- Consigne 1 -
Citez tout ce qui va de « Cette série de » jusqu'à « d’accès aux vaccins. » dans l'extrait sur la vaccination des enfants.
- Consigne 2 -
Pour chacune des affirmations suivantes, répondez par oui ou par non selon qu'elle concorde ou non avec l'extrait sur la vaccination des enfants, et citez les mots de l'extrait qui tranchent. (a) Les autorités marocaines ont communiqué sur des perturbations du programme de vaccination des enfants. (b) Jusqu'à 17 millions d'enfants n'ont probablement reçu aucun vaccin au cours de l'année. (c) Henrietta Fore est directrice générale de l'OMS.

- Extrait proposé -
┄┄┄┄┄┄┄┄┄┄

Cette série de chiffres complets sur la vaccination des enfants dans le monde –la dernière en date et la première à refléter officiellement les interruptions de service dans le monde imputables au COVID-19– montre que la plupart des pays ont connu l’année dernière des baisses des taux de vaccination des enfants.

Y a-t-il des perturbations concernant le programme de vaccination des enfants au Maroc? Rien n’a été communiqué jusqu’à présent par les autorités de tutelle.

Cependant, on ne peut que s’inquiéter de constater que dans de nombreux pays à travers le monde, jusqu’à 17 millions d’enfants n’ont probablement pas reçu un seul vaccin au cours de l’année, ce qui creuse encore des inégalités déjà immenses en matière d’accès aux vaccins.

La plupart de ces enfants vivent dans des communautés touchées par un conflit, dans des endroits reculés mal desservis, ou dans des taudis ou des bidonvilles où les privations sont nombreuses, notamment du fait d’un accès restreint aux soins de santé de base et aux services sociaux essentiels.

Qu’en est-il au Maroc dans les coins les plus reculés, ou les équipes de vaccination trouvent de grosses difficultés, pour y accéder? Car, il faut bien le rappeler, que pendant les campagnes de vaccination des années 90, on ne pouvait accéder à des coins montagneux que grâce à des mulets portant personnel et matériel de vaccination

«Alors même que les pays réclament à cor et à cri de pouvoir disposer de vaccins contre la COVID-19, nous avons régressé pour les autres vaccinations, ce qui expose les enfants à des maladies dévastatrices, mais évitables comme la rougeole, la poliomyélite ou la méningite», a déclaré le Dr Tedros Adhanom Ghebreyesus, directeur général de l’OMS. La multiplication des flambées épidémiques serait catastrophique pour les communautés et les systèmes de santé qui luttent déjà contre le COVID-19. Il n’en est que plus urgent d’investir dans la vaccination des enfants et de veiller à ce que chaque enfant en bénéficie.

«Nous devrions voir dans ces éléments un avertissement clair: la pandémie de COVID-19 et les perturbations qu’elle entraîne nous font perdre un terrain précieux, ce que nous ne pouvons pas nous permettre. Les conséquences auront un coût sur la vie et le bien-être des plus vulnérables», a déclaré Henrietta Fore, Directrice générale de l’UNICEF. Et d’ajouter: «avant même la pandémie, certains signes inquiétants, comme les épidémies généralisées de rougeole il y a deux ans, montraient que nous commencions à perdre du terrain dans le combat mené pour vacciner les enfants contre les maladies infantiles évitables. Avec la pandémie, une situation déjà mauvaise a encore empiré. La distribution équitable des vaccins contre la COVID-19 est au cœur des préoccupations de tous, mais nous ne devons pas oublier que la distribution des vaccins a toujours manqué d’équité, même si cela ne doit pas être une fatalité».

┄┄┄┄┄┄┄┄┄┄

- Données fournies -
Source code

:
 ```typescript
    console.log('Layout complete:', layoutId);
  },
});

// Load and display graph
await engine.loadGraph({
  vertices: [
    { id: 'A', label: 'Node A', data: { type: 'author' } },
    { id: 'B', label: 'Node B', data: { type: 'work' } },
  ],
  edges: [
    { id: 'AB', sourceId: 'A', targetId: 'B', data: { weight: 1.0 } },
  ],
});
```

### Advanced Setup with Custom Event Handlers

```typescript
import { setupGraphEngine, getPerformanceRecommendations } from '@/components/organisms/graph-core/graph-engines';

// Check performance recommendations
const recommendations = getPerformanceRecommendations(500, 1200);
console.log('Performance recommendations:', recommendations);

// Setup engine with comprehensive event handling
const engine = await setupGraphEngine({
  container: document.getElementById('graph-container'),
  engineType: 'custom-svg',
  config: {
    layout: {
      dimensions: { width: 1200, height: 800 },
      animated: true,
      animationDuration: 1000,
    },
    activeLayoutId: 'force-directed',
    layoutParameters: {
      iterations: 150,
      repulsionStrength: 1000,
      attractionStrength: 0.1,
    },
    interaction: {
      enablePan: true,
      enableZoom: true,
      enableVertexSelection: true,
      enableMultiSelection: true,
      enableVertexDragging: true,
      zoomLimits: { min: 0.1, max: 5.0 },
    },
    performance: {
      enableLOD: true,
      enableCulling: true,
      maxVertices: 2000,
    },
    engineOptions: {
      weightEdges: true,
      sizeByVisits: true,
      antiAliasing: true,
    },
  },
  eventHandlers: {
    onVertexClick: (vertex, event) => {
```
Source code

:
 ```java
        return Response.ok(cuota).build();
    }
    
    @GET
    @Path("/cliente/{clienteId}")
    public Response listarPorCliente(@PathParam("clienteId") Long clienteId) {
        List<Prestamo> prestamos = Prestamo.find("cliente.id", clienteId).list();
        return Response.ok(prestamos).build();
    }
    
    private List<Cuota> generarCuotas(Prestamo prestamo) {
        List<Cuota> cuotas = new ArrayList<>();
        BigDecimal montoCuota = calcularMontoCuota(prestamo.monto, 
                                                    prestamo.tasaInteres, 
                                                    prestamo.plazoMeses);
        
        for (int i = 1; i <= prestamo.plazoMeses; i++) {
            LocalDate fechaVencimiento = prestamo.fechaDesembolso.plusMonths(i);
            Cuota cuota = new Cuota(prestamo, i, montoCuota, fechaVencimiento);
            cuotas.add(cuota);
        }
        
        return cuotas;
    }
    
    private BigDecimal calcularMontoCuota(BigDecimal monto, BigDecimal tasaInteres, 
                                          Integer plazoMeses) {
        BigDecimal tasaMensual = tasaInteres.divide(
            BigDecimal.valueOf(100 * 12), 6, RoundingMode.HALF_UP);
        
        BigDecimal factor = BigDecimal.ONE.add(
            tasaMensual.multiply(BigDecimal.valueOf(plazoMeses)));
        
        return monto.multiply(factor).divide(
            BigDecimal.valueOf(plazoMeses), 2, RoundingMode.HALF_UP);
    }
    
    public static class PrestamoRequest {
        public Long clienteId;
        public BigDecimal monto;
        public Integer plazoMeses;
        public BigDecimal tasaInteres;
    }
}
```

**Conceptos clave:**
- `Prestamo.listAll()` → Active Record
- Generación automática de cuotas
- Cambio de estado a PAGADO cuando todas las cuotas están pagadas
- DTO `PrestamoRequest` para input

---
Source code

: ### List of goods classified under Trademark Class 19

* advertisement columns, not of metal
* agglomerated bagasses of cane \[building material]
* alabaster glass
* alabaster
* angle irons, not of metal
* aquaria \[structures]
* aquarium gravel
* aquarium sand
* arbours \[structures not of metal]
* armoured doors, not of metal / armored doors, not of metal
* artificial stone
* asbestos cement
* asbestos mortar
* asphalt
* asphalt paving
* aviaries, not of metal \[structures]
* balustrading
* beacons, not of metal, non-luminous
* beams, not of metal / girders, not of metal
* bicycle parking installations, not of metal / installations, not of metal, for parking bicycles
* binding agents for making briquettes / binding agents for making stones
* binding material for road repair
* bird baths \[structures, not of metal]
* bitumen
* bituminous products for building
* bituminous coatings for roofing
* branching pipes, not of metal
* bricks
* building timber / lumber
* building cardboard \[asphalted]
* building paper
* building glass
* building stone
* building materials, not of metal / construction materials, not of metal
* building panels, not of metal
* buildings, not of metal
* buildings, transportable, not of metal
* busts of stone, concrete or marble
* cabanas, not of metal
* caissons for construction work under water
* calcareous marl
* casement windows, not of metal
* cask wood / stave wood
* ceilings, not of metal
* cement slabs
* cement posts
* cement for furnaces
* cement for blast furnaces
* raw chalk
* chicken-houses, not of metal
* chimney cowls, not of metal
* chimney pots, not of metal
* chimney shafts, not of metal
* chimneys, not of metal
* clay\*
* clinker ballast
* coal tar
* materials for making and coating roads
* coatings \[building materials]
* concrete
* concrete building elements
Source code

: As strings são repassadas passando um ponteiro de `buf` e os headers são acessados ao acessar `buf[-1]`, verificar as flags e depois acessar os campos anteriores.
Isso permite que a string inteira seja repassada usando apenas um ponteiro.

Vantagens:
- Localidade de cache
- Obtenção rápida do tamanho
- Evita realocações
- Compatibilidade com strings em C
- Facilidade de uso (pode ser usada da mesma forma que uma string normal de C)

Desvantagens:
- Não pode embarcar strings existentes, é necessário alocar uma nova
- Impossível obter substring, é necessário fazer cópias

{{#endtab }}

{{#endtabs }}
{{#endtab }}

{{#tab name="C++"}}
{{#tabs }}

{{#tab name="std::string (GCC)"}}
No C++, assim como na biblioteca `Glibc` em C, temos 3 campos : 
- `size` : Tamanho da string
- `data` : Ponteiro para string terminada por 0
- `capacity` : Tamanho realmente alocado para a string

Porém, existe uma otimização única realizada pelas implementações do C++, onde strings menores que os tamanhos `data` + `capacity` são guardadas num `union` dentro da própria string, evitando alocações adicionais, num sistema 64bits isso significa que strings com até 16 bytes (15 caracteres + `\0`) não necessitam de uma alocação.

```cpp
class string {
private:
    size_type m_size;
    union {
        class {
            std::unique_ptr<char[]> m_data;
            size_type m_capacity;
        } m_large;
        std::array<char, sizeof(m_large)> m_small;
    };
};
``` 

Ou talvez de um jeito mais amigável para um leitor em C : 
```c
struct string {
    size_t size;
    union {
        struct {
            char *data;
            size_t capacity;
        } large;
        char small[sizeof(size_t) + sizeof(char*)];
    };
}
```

┄┄┄┄┄┄┄┄┄┄

- Résultat 1 -
Cette série de chiffres complets sur la vaccination des enfants dans le monde –la dernière en date et la première à refléter officiellement les interruptions de service dans le monde imputables au COVID-19– montre que la plupart des pays ont connu l’année dernière des baisses des taux de vaccination des enfants.

Y a-t-il des perturbations concernant le programme de vaccination des enfants au Maroc? Rien n’a été communiqué jusqu’à présent par les autorités de tutelle.

Cependant, on ne peut que s’inquiéter de constater que dans de nombreux pays à travers le monde, jusqu’à 17 millions d’enfants n’ont probablement pas reçu un seul vaccin au cours de l’année, ce qui creuse encore des inégalités déjà immenses en matière d’accès aux vaccins.

- Résultat 2 -
(a) Non : « Rien n’a été communiqué jusqu’à présent par les autorités de tutelle. »
(b) Oui : « jusqu’à 17 millions d’enfants n’ont probablement pas reçu un seul vaccin au cours de l’année »
(c) Non : « a déclaré Henrietta Fore, Directrice générale de l’UNICEF »